We have got SQL job failure alerts for a job which has failed yesterday that is 2nd October 10:55AM.
The check interval is 5 minutes.
Still the QOS is getting appended in the old alerts i the alarm history tab in UMP console though the job got failed afterwards as well (that is after 10:55AM 2nd october)and there were new alerts triggered for the latest job failure.
I am not able to understand why the QOS is getting populated in the old alerts that are no more relevant.Could anyone let me know if this is the expected behaviour as we have a requirement to acknowledge these alerts from CA UIM but again new alerts are getting triggered because the QOS is getting generated continuously.
It sounds a bit confusing, can you elaborate more with some screenshots.

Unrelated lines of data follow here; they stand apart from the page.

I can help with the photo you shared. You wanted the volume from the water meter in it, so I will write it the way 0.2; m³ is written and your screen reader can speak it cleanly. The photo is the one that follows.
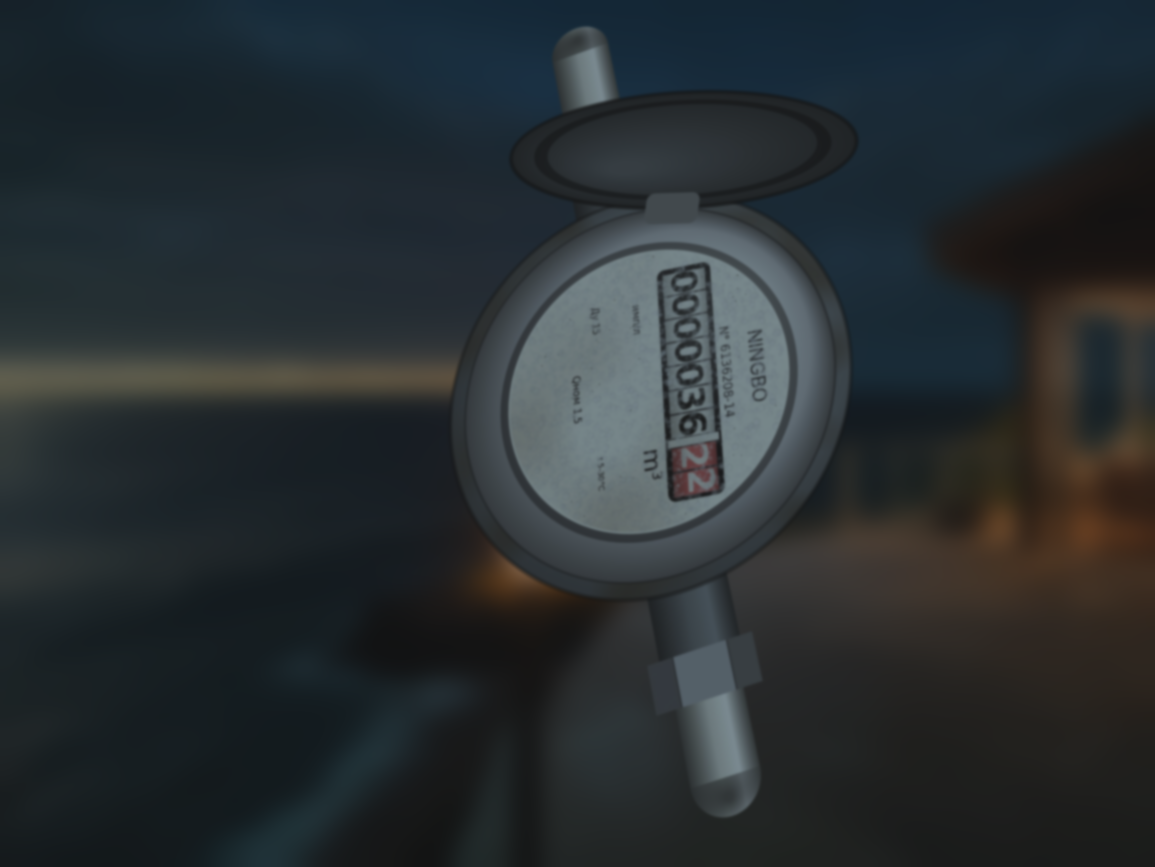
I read 36.22; m³
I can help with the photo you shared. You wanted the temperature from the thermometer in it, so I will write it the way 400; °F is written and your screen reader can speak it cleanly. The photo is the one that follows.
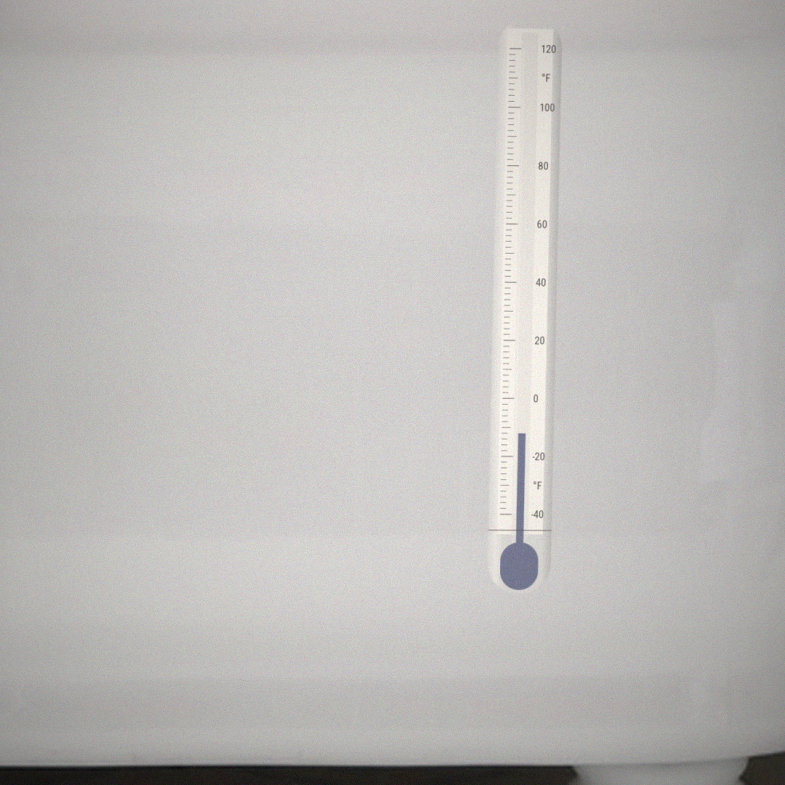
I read -12; °F
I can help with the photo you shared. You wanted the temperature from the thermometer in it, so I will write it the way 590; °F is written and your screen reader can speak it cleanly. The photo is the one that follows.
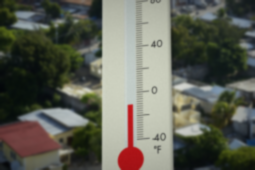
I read -10; °F
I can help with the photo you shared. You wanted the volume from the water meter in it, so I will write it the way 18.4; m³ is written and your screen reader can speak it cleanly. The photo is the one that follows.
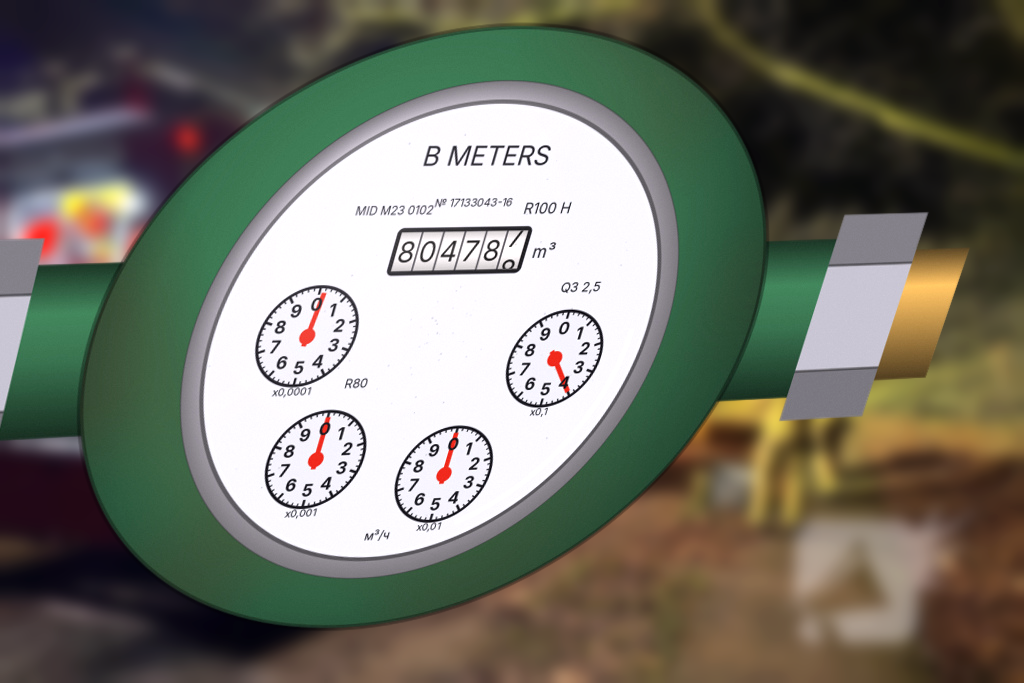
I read 804787.4000; m³
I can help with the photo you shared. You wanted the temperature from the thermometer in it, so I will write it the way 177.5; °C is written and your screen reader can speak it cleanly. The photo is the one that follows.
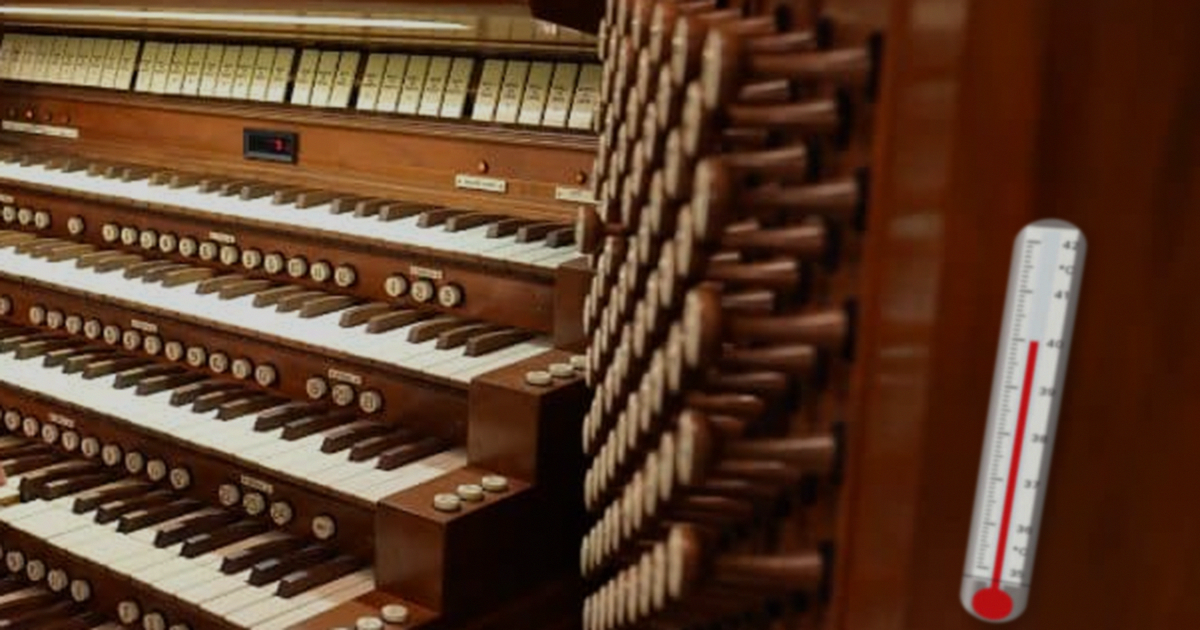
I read 40; °C
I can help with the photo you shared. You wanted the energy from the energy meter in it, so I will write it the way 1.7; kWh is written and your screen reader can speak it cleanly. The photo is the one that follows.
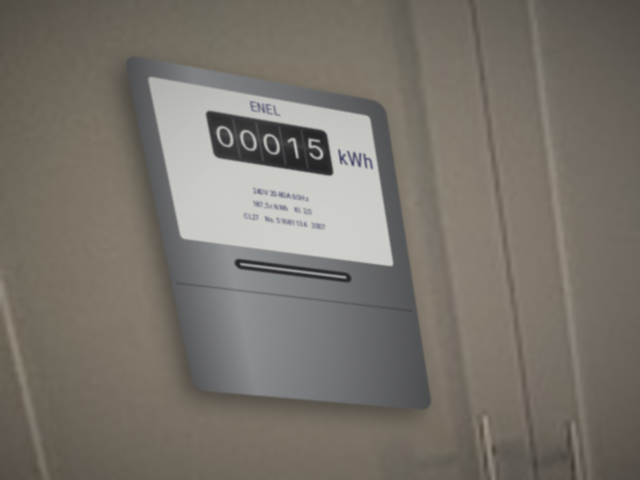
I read 15; kWh
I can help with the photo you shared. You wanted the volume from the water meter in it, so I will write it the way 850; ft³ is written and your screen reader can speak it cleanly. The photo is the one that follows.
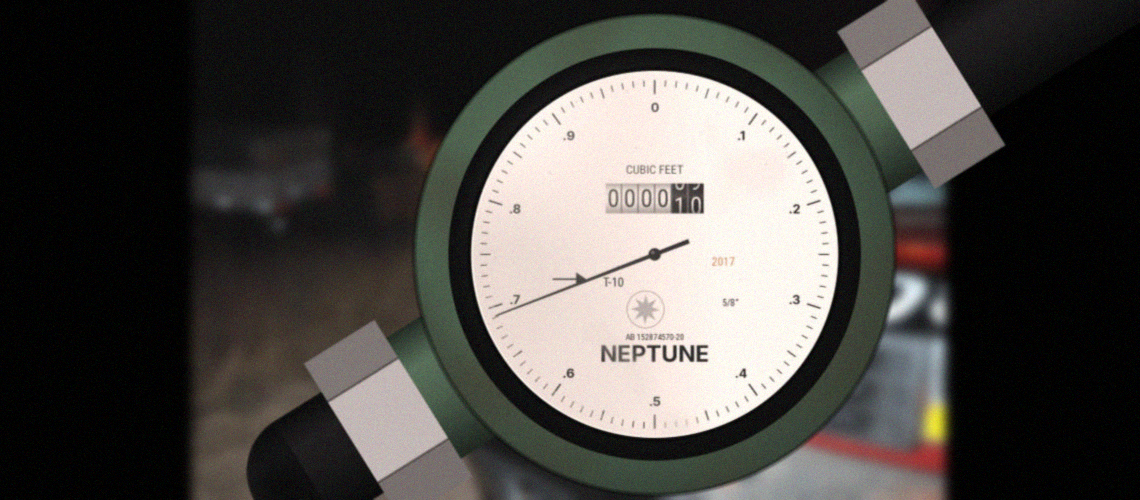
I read 9.69; ft³
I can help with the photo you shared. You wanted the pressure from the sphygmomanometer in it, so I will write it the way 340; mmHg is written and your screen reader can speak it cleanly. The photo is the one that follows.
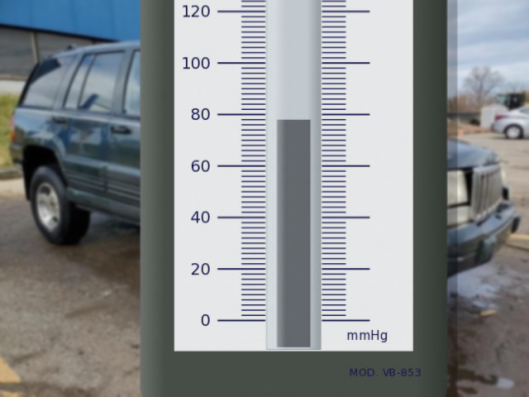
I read 78; mmHg
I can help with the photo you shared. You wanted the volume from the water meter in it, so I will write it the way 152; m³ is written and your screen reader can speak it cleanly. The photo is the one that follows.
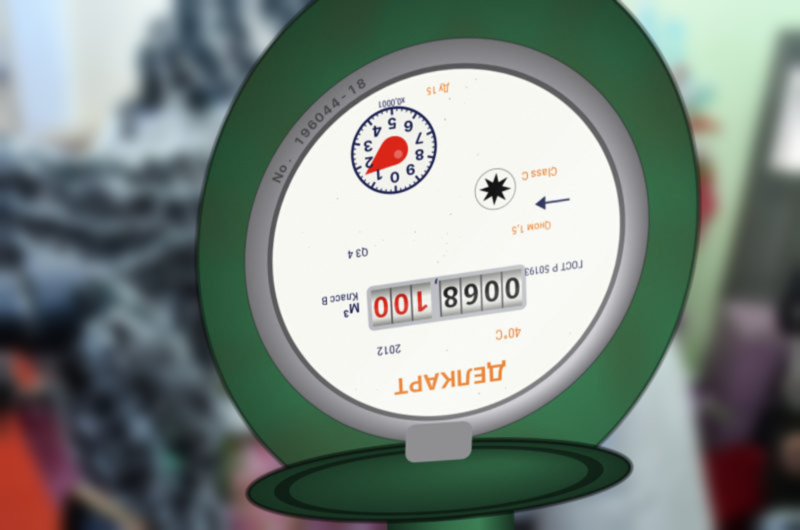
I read 68.1001; m³
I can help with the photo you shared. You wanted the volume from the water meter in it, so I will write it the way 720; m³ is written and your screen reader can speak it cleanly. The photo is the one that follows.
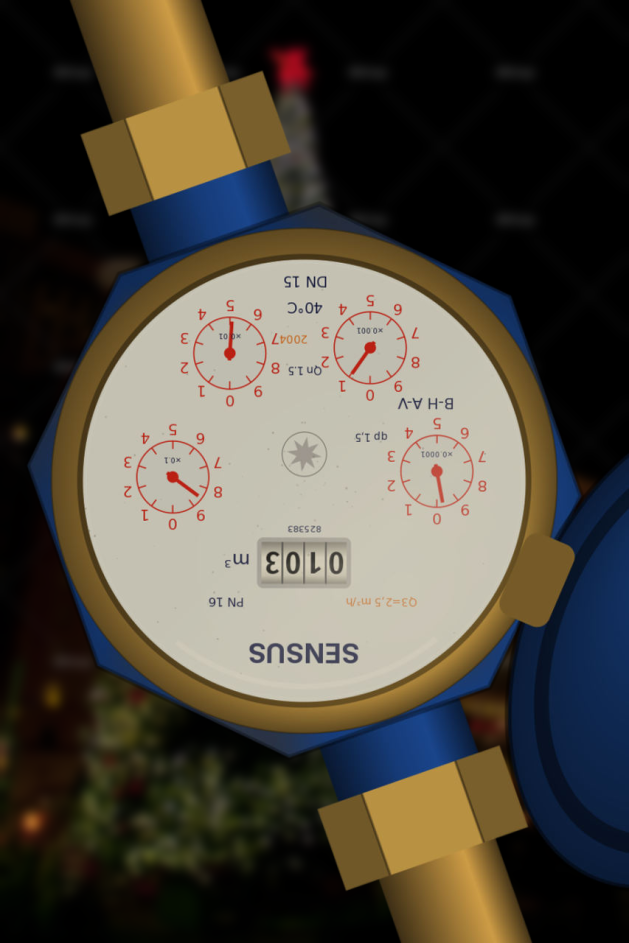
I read 103.8509; m³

What is the job interval which is failing, is it possible that job is getting successful in between and failing on random intervals. And what is the suppression key you are getting in both the alerts?
This is the suppression key for the job failure alerts:
Profile $profile, instance $instance, job $job_name (category $category_name), has failed. Run time of job: $rundate
Job was continuously failing for every 5 minutes yesterday and we got bulk alerts in our queue and the Database team have disabled the job from there end as the job is now running on some other node.
Now the team is asking us to close the alerts as the job is now running on a different node.
So when i acknowledge the alarm i am getting the new alarm stating that job failure happened with yesterday's date and time of the job run which should not be the case.
Suppression key is same for all the job failure alerts.
can you check the values in the threshold value ? I hope you are using the latest version of the sqlserver probe.
Please try disabling/enabling the probe and log the support case with loglevel 5 if you are still getting alerts since this needs deep investigation.